Vietnam inflation slows a third month on food prices


Vietnamese inflation slowed for a third month in June as food prices eased, giving the government room to keep prodding banks to reduce borrowing costs.

Consumer prices rose 8.69 percent from a year earlier, after inflation exceeded 9 percent in each of the previous three months, according to figures from the General Statistics Office in Hanoi Thursday. Prices advanced 0.22 percent in June from May.

State Bank of Vietnam Deputy Governor Nguyen Van Binh said this month that the central bank would try to lower borrowing costs at the government’s request as interest rates are still “high” and cutting into corporate profits. The government is targeting 6.5 percent economic growth this year, up from 5.3 percent in 2009.

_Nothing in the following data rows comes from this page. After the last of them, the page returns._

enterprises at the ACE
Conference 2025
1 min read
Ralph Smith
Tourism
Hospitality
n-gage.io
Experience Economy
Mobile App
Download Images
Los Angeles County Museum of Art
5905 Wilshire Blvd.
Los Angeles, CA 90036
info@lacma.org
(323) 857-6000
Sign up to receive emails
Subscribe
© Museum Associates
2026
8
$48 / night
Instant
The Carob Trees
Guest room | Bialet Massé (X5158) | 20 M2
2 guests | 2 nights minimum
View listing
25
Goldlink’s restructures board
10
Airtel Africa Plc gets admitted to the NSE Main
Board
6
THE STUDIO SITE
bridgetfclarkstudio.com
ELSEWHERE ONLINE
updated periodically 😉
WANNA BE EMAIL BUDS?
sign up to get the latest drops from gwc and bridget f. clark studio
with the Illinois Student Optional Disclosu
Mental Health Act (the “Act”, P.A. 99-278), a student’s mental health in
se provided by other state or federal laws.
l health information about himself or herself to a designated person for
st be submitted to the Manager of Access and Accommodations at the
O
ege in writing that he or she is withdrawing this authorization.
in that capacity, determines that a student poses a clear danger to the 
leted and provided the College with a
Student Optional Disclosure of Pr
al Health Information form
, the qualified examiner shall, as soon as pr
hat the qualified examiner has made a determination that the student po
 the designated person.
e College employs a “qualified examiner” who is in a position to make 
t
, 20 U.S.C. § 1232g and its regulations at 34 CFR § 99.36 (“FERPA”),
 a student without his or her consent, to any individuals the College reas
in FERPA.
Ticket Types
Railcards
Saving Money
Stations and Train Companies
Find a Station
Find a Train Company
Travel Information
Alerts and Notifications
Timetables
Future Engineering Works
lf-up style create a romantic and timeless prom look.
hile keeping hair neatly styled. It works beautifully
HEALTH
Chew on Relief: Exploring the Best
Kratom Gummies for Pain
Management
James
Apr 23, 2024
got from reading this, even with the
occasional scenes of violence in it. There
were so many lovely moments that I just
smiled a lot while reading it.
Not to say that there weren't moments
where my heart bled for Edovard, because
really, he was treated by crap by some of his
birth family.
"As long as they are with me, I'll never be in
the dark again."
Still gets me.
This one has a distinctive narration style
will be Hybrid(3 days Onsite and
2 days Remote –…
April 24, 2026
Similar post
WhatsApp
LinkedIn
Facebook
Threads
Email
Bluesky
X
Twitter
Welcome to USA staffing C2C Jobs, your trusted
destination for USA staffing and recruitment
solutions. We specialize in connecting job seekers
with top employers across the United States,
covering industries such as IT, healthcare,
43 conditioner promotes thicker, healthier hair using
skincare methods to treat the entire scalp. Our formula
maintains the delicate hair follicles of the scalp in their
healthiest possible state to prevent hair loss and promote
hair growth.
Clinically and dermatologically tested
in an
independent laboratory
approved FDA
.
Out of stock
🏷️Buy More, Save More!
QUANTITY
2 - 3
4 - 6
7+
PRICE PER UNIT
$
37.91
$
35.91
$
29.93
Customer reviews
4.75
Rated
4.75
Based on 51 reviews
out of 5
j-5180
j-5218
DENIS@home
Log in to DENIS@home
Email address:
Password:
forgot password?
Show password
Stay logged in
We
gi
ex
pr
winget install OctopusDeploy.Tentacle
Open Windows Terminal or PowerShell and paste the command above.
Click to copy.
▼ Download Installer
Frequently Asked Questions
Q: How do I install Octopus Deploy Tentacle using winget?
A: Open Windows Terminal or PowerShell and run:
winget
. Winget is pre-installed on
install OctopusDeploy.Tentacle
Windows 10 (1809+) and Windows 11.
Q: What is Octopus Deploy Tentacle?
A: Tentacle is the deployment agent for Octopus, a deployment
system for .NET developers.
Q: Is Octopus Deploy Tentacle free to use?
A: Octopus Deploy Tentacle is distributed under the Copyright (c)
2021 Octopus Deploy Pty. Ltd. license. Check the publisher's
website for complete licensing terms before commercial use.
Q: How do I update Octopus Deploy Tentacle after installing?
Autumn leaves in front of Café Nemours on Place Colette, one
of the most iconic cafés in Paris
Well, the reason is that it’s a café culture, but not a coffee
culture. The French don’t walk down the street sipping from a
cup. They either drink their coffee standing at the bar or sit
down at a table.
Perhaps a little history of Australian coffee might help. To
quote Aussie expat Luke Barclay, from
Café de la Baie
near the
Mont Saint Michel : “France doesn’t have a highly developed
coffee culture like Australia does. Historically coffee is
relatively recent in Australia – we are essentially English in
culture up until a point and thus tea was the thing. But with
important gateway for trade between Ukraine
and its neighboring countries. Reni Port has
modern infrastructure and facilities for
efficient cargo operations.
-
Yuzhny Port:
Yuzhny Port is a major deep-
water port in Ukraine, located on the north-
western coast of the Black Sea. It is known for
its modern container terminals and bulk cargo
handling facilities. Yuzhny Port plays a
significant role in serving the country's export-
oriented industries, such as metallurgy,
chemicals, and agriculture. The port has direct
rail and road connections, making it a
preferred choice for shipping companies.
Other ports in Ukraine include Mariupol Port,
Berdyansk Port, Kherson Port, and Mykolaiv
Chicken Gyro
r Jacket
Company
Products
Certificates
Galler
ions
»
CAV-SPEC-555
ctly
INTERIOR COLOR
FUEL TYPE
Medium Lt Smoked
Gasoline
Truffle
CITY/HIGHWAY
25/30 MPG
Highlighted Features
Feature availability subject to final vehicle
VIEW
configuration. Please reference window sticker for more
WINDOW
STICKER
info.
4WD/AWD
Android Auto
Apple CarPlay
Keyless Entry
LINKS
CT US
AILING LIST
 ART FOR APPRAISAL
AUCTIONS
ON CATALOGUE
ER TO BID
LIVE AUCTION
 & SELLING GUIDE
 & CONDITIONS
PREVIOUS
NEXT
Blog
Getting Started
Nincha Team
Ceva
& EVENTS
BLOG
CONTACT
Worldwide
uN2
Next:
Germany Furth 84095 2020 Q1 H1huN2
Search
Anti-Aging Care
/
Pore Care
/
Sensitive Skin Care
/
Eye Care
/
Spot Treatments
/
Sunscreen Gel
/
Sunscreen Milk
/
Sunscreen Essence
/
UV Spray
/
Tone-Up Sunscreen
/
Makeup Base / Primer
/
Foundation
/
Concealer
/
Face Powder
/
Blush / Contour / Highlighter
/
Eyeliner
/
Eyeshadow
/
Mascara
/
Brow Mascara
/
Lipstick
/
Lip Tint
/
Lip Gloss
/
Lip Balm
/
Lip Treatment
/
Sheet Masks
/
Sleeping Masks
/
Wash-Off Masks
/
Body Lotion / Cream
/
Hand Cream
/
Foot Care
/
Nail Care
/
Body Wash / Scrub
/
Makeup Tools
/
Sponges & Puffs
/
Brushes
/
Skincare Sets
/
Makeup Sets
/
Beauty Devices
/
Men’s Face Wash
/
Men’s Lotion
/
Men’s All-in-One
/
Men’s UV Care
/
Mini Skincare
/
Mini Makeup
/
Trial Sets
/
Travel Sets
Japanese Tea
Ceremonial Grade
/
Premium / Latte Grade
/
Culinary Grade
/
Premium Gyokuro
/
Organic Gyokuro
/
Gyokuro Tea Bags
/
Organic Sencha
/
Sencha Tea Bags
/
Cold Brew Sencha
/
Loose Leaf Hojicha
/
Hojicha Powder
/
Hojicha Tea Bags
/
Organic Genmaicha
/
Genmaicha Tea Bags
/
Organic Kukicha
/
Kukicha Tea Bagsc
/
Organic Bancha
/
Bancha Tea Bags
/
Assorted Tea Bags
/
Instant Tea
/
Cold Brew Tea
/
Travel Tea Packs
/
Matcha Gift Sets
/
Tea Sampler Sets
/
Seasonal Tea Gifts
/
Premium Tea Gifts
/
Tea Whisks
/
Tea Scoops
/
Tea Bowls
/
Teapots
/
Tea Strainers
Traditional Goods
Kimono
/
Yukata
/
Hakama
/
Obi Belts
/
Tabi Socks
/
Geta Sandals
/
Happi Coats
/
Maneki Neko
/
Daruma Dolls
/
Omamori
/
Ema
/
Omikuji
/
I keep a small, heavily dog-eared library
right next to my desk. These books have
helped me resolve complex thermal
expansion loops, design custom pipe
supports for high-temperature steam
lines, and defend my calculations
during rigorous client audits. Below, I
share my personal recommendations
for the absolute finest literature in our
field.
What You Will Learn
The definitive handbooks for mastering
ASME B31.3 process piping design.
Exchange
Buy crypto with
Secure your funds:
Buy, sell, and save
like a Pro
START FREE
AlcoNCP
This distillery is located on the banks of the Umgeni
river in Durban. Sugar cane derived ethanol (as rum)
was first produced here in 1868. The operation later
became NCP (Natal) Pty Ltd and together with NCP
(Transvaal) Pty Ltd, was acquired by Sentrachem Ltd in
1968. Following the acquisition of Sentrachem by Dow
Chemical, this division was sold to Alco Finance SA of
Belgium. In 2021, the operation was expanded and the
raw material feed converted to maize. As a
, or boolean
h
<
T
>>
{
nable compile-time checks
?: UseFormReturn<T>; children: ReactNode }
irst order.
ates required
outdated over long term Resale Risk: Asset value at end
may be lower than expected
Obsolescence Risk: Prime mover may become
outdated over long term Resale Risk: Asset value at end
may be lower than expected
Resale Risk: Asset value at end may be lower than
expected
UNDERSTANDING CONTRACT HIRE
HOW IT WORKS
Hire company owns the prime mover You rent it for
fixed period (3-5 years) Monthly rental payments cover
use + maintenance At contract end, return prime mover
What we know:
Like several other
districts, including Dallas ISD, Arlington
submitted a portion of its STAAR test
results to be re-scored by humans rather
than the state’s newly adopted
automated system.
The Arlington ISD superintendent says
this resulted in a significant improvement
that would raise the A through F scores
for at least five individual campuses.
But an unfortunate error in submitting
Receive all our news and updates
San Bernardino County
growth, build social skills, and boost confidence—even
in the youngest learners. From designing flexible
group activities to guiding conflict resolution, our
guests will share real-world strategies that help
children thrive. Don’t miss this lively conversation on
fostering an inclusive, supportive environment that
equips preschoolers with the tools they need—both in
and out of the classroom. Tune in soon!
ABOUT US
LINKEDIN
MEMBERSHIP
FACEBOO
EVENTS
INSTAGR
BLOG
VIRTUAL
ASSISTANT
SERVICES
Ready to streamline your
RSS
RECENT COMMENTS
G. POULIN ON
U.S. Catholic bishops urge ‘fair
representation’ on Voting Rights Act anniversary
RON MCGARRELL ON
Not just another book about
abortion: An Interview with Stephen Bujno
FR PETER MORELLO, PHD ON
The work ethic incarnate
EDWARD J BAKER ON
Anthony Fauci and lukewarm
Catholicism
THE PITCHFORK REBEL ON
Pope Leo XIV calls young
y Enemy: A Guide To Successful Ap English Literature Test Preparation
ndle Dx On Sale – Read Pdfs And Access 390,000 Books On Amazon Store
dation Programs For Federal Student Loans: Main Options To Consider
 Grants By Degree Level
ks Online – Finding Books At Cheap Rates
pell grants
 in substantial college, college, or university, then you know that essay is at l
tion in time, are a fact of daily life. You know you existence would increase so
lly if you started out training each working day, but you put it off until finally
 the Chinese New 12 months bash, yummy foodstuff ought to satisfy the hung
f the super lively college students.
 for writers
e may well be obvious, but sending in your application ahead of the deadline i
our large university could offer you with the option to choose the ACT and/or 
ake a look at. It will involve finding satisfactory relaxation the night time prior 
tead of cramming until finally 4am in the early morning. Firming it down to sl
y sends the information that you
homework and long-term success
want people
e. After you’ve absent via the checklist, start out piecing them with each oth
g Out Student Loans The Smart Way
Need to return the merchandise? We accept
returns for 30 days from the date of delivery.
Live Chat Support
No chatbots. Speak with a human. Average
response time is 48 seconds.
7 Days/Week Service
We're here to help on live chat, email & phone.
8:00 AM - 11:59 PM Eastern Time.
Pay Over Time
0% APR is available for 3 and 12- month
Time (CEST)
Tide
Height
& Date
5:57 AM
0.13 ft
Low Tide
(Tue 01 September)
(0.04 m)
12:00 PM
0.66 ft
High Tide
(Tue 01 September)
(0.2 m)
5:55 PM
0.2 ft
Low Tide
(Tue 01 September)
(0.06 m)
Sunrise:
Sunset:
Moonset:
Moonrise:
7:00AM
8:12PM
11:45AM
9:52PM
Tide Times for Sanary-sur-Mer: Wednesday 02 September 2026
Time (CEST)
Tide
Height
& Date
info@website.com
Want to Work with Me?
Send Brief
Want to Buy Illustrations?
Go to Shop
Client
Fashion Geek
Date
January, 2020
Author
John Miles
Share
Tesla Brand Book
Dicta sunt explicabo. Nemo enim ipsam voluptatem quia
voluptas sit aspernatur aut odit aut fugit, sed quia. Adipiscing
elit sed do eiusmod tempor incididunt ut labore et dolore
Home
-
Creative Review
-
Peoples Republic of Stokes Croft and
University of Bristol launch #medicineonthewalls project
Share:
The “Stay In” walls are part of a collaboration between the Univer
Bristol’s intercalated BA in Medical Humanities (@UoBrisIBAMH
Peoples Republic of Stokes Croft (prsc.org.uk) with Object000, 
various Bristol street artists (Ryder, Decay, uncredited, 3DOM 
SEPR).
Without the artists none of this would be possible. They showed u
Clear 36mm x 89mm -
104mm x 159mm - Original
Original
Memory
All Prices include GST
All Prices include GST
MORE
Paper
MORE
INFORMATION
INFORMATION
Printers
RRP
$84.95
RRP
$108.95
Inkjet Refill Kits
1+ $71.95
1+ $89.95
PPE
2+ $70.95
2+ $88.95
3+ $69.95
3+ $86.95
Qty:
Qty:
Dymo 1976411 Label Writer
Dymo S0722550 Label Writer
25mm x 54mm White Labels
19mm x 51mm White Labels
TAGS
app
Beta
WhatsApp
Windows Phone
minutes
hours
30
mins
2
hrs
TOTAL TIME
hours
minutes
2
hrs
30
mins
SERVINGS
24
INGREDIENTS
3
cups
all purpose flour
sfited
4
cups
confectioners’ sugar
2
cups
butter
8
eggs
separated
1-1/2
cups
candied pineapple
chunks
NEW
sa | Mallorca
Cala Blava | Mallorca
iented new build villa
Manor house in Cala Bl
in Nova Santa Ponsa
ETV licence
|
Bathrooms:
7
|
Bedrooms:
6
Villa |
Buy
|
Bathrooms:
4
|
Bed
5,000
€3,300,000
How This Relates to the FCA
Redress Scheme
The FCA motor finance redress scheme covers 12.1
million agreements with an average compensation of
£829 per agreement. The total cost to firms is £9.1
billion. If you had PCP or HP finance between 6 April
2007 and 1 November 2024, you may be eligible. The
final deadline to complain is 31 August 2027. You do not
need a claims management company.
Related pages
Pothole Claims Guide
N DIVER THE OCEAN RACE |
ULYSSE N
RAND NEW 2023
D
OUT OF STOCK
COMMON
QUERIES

“The government must be relieved that inflation seems to be coming under control,” said Ayumi Konishi, the Hanoi-based Vietnam country director for the Asian Development Bank. “Food prices have been coming down and the relatively stable foreign-exchange environment must also be contributing to this.”

Vietnam’s currency is trading at 18,980 per dollar, having strengthened from 18,990 at the end of May.

Focus on stability

“It’s too early to say” whether the latest inflation figures suggest that interest rates can drop significantly, Konishi said. “The government has repeatedly said that economic stability is the most important thing.”

Prices in the category including rice dropped 0.83 percent from a month earlier, according to the data. Export prices of some varieties of Vietnamese rice declined as much as 6 percent in the week ended June 11 from a week earlier, the agricultural attaché’s office at the US Embassy in Hanoi said in a report released on June 18.

Prices fell “because exporters’ buyers delayed purchasing rice in anticipation of the autumn harvest reaching its peak in mid-July,” the US agricultural attaché’s office said in the report. “Paddy prices were slightly down last week due to the autumn harvest having begun last week.”

Transportation prices rose 14.82 percent in June from a year ago, down from an 18.16 percent annual pace in May. On a monthly basis, transportation prices dropped 0.71 percent in June from May.

“For a lot of countries, headline inflation is virtually tracking commodity prices, which have become more stable,” said Matt Robinson, a Sydney-based economist for Moody’s Analytics Inc. “Crude oil is not providing inflation pressure right now.”